Page text.
○ ○ ○ ○

I think that it fills faster when you take the dead grass off. Maybe it is placebo effect.


----------



## Budstl

@g-man very will could be. It's got a long way to go to fill in. It's nice walking over to a bare spot to see a new plant coming up 4-6 inches from the turf. I'm always like hello there buddy. Nice to see ya.

@NoslracNevok I've been meaning to put a flag there for a while now. Of course my dumb *** forgot that the stain was still wet, so needless to say i had to take it down. I still need a new one for the front.


----------



## Budstl

I have an area that seems to be significantly more blue/green than the rest of the lawn.I'd like the lawn to have this look. It's overall appearance looks better as well. This area right by the back patio always greens up before the rest of the lawn. My thought is that it is just weeks ahead of the rest of the lawn or i didn't mix the seed up well and there is more of 1 cultivar there. The first few pics are if the better area. May be harder to tell from the pictures. Any thoughts?











Check out this spot in the front lawn. Around 12 new plants spreading in.


----------



## social port

@Budstl, the lawn is looking really, really good. Has it been hot there? We've had a heat wave and no rain for over 14 days. It has been brutal. 
Question about your ideal blue/green area: Does that area get any shade from an awning or something similar?


----------



## Budstl

Thanks for the reply sp. It does, but really late in the afternoon. The photo was taken before noon. As far as weather, we have had a lot of rain. Many rivers, the Mississippi and Missouri are close to record crest. Those don't affect me. Heat wise it hasn't been to bad. Upper 80s today. Most of next week look like low to mid 80s with chance of storms.


----------



## Chris LI

Could it be an overlap in spreader passes? What about spray fert/iron? Did you make any apps? It looks like some extra Fe, with that nice blue/green color.


----------



## g-man

@Budstl from your April post, this is the dog pee area. Dog pee (or pee in general) is around 10-2-4 (depends on diet).

○ ○ ○ ○

Raw records.
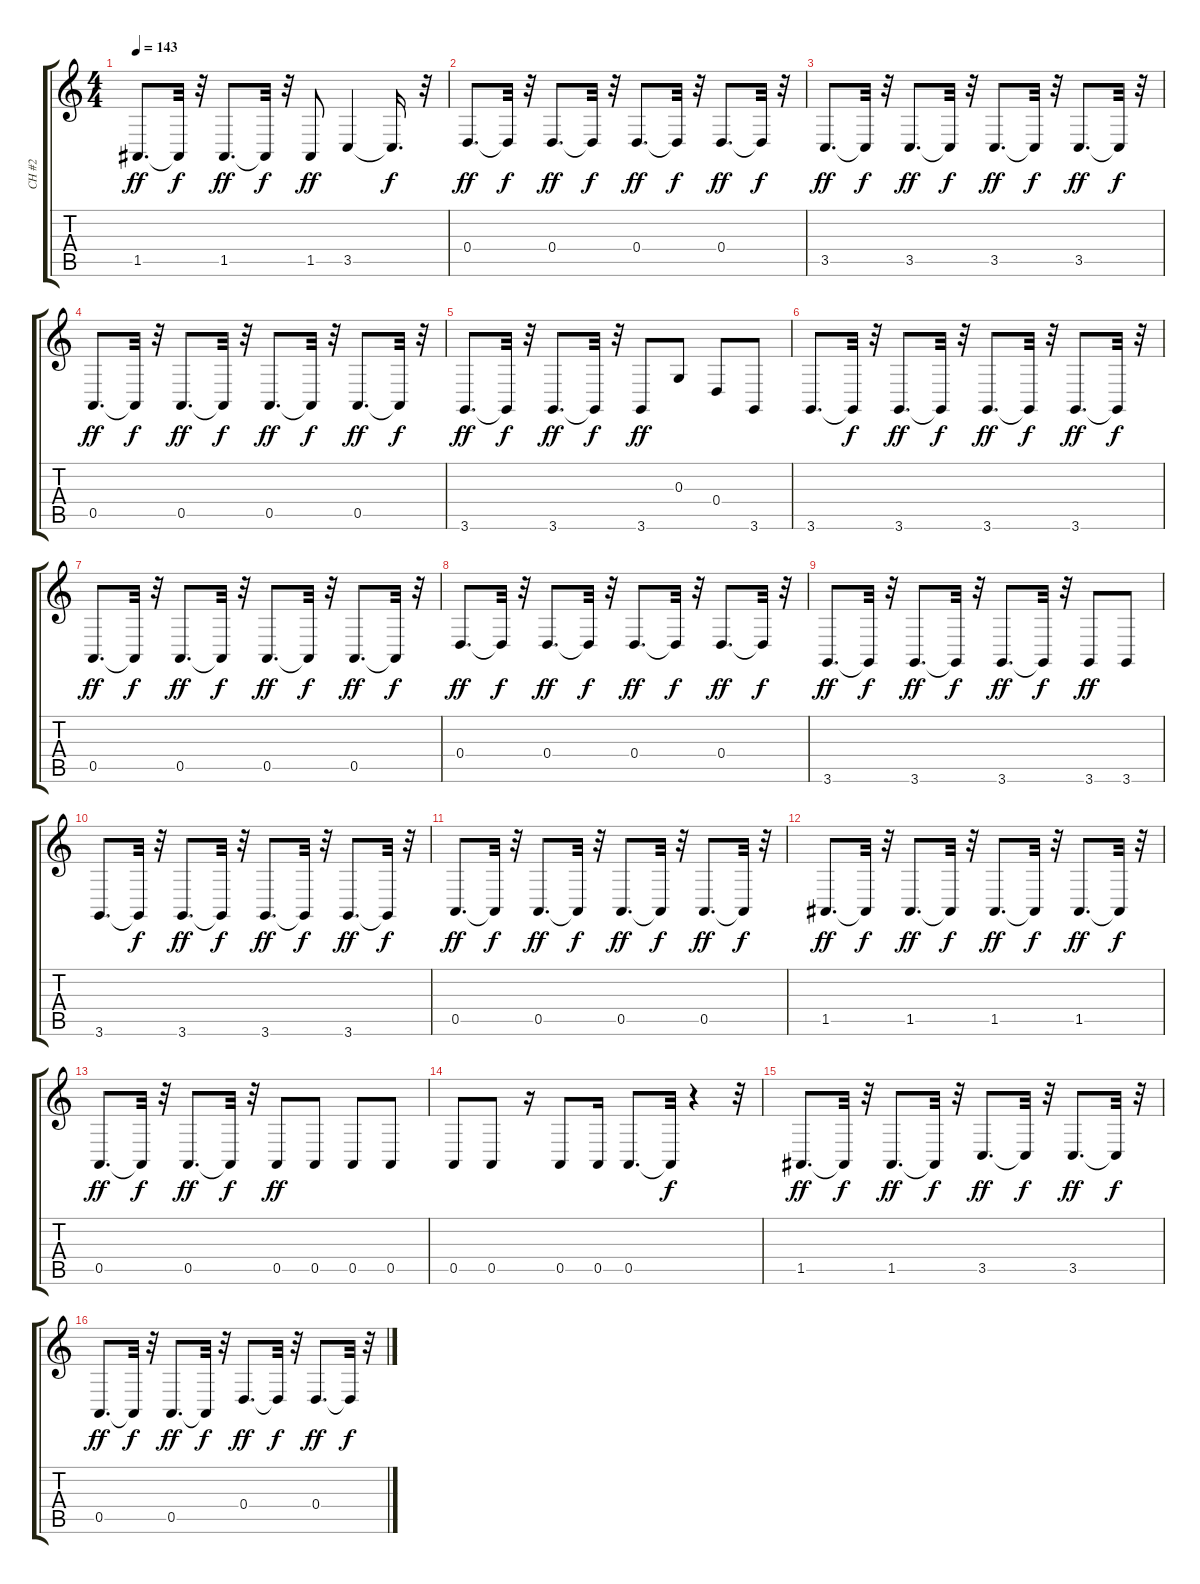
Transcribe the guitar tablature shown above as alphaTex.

\track ("CH #2" "CH #2") {instrument lead5charang}
\staff {score tabs}
\tuning (E4 B3 G3 D3 A2 E2) {hide}
\ts (4 4)
\tempo 143
\clef g2
\ks c
1.5.8{d dy ff} 1.5{t}.32{dy f} r.32 1.5.8{d dy ff} 1.5{t}.32{dy f} r.32 1.5.8{dy ff} 3.5.4 3.5{t}.16{d dy f} r.32 |
0.4.8{d dy ff} 0.4{t}.32{dy f} r.32 0.4.8{d dy ff} 0.4{t}.32{dy f} r.32 0.4.8{d dy ff} 0.4{t}.32{dy f} r.32 0.4.8{d dy ff} 0.4{t}.32{dy f} r.32 |
3.5.8{d dy ff} 3.5{t}.32{dy f} r.32 3.5.8{d dy ff} 3.5{t}.32{dy f} r.32 3.5.8{d dy ff} 3.5{t}.32{dy f} r.32 3.5.8{d dy ff} 3.5{t}.32{dy f} r.32 |
0.5.8{d dy ff} 0.5{t}.32{dy f} r.32 0.5.8{d dy ff} 0.5{t}.32{dy f} r.32 0.5.8{d dy ff} 0.5{t}.32{dy f} r.32 0.5.8{d dy ff} 0.5{t}.32{dy f} r.32 |
3.6.8{d dy ff} 3.6{t}.32{dy f} r.32 3.6.8{d dy ff} 3.6{t}.32{dy f} r.32 3.6.8{dy ff} 0.3.8 0.4.8 3.6.8 |
3.6.8{d} 3.6{t}.32{dy f} r.32 3.6.8{d dy ff} 3.6{t}.32{dy f} r.32 3.6.8{d dy ff} 3.6{t}.32{dy f} r.32 3.6.8{d dy ff} 3.6{t}.32{dy f} r.32 |
0.5.8{d dy ff} 0.5{t}.32{dy f} r.32 0.5.8{d dy ff} 0.5{t}.32{dy f} r.32 0.5.8{d dy ff} 0.5{t}.32{dy f} r.32 0.5.8{d dy ff} 0.5{t}.32{dy f} r.32 |
0.4.8{d dy ff} 0.4{t}.32{dy f} r.32 0.4.8{d dy ff} 0.4{t}.32{dy f} r.32 0.4.8{d dy ff} 0.4{t}.32{dy f} r.32 0.4.8{d dy ff} 0.4{t}.32{dy f} r.32 |
3.6.8{d dy ff} 3.6{t}.32{dy f} r.32 3.6.8{d dy ff} 3.6{t}.32{dy f} r.32 3.6.8{d dy ff} 3.6{t}.32{dy f} r.32 3.6.8{dy ff} 3.6.8 |
3.6.8{d} 3.6{t}.32{dy f} r.32 3.6.8{d dy ff} 3.6{t}.32{dy f} r.32 3.6.8{d dy ff} 3.6{t}.32{dy f} r.32 3.6.8{d dy ff} 3.6{t}.32{dy f} r.32 |
0.5.8{d dy ff} 0.5{t}.32{dy f} r.32 0.5.8{d dy ff} 0.5{t}.32{dy f} r.32 0.5.8{d dy ff} 0.5{t}.32{dy f} r.32 0.5.8{d dy ff} 0.5{t}.32{dy f} r.32 |
1.5.8{d dy ff} 1.5{t}.32{dy f} r.32 1.5.8{d dy ff} 1.5{t}.32{dy f} r.32 1.5.8{d dy ff} 1.5{t}.32{dy f} r.32 1.5.8{d dy ff} 1.5{t}.32{dy f} r.32 |
0.5.8{d dy ff} 0.5{t}.32{dy f} r.32 0.5.8{d dy ff} 0.5{t}.32{dy f} r.32 0.5.8{dy ff} 0.5.8 0.5.8 0.5.8 |
0.5.8 0.5.8 r.16 0.5.8 0.5.16 0.5.8{d} 0.5{t}.32{dy f} r.4 r.32 |
1.5.8{d dy ff} 1.5{t}.32{dy f} r.32 1.5.8{d dy ff} 1.5{t}.32{dy f} r.32 3.5.8{d dy ff} 3.5{t}.32{dy f} r.32 3.5.8{d dy ff} 3.5{t}.32{dy f} r.32 |
0.5.8{d dy ff} 0.5{t}.32{dy f} r.32 0.5.8{d dy ff} 0.5{t}.32{dy f} r.32 0.4.8{d dy ff} 0.4{t}.32{dy f} r.32 0.4.8{d dy ff} 0.4{t}.32{dy f} r.32
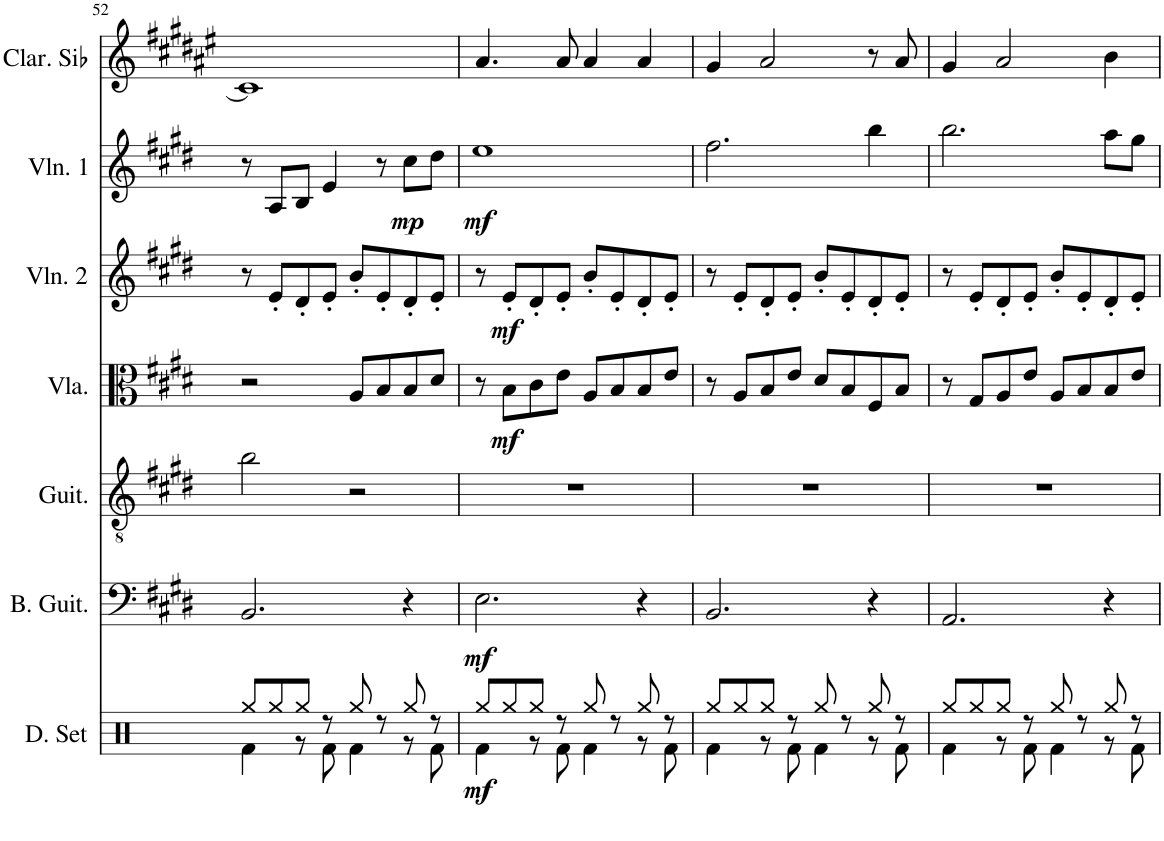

○ ○ ○ ○

Prompt 1.
According to the lawn thread, what temperature did Budstl report for the day of the post?
Prompt 2.
Please gather every line of the rows that contains the word "above".
The lawn thread and the rows come from separate sources.

Task result 1.
Upper 80s.

Task result 2.
Transcribe the guitar tablature shown above as alphaTex.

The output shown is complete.